Inconforme, el ejecutante recurre en alzada reiterando que la obligación contenida en el mencionado documento si es exigible, porque, en su sentir, en el proceso quedó acreditado el incumplimiento de las obligaciones a cargo de la IPS UNIVERSITARIA, como lo fueron los estándares mínimos a que se obligaba a respetar a favor de ANESTESIAR.
III. PROBLEMA JURÍDICO Se circunscribe en primera medida, en determinar si el documento aportado como base de recaudo cumple con las exigencias para ser un contrato de transacción, para luego definir si este, además, satisface los requisitos establecidos en el artículo 422 del C. General del Proceso, esto es, que la obligación allí contenida a cargo de la demandada, es clara, expresa y exigible. 3.1.
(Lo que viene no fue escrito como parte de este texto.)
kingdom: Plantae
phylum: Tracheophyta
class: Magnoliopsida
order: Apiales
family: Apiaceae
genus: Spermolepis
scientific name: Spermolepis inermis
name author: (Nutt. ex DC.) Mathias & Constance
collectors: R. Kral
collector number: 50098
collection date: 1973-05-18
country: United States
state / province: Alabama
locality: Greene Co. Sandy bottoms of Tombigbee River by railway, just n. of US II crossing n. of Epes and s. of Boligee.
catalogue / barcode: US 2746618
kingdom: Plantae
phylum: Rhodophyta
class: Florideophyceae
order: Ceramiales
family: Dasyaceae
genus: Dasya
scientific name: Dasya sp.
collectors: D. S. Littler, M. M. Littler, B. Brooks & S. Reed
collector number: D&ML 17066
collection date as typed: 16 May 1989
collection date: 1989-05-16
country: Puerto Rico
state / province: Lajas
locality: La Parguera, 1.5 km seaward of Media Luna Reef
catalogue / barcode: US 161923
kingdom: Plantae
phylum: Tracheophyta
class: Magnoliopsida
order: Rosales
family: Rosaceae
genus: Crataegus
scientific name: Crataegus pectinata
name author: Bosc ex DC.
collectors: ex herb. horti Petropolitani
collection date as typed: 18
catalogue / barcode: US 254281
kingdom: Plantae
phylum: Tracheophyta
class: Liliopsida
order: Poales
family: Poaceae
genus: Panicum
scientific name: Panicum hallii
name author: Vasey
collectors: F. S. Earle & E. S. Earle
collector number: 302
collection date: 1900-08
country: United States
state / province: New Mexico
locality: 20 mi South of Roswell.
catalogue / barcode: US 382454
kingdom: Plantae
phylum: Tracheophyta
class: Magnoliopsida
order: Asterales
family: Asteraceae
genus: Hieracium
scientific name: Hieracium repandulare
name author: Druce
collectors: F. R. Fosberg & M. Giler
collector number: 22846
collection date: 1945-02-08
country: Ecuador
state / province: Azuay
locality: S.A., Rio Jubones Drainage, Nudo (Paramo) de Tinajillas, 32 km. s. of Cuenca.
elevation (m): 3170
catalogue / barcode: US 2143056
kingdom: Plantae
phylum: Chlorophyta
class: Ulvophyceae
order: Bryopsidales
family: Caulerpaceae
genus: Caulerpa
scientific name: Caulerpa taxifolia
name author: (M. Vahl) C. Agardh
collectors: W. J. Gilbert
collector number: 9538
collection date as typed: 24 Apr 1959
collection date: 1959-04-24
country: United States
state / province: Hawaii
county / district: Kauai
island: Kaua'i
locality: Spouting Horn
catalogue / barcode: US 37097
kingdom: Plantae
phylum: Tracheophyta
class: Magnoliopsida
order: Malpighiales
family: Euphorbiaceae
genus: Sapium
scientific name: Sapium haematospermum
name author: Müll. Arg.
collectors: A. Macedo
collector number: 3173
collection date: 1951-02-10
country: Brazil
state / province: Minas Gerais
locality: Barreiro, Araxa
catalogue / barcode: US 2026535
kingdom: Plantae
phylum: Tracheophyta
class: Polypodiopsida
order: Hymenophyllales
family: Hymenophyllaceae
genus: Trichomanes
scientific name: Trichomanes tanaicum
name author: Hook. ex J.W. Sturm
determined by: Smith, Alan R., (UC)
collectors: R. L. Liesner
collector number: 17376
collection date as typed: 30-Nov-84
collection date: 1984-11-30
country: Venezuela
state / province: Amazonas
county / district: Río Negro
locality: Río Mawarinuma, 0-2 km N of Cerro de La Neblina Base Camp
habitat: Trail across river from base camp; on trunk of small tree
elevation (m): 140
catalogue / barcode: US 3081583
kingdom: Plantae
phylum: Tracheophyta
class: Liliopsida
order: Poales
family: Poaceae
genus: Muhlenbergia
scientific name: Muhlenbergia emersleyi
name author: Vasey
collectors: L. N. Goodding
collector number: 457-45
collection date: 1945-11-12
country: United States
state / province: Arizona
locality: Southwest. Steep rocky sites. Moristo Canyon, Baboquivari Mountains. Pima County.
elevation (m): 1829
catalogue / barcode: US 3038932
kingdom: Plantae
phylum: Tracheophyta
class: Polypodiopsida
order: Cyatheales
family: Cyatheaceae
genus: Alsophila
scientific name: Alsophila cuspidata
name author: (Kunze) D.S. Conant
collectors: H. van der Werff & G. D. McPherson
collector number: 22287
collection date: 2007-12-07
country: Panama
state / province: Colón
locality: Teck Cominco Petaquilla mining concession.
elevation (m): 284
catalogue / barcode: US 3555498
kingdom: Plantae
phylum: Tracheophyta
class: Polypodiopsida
Premisas para la resolución: Más allá de los reparos que concitan la impugnación, en esta clase de juicios, es claro que la ley ha facultado al juez, tanto en primera como en segunda instancia, examinar oficiosamente la concurrencia de los requisitos del título ejecutivo y declarar los defectos que este adolezca, sin que ello comporte un rompimiento del principio de congruencia. En relación con este tema, la Sala de casación Civil de la Corte Suprema de Justicia ha señalado5: 5 Sentencia STC720-2021.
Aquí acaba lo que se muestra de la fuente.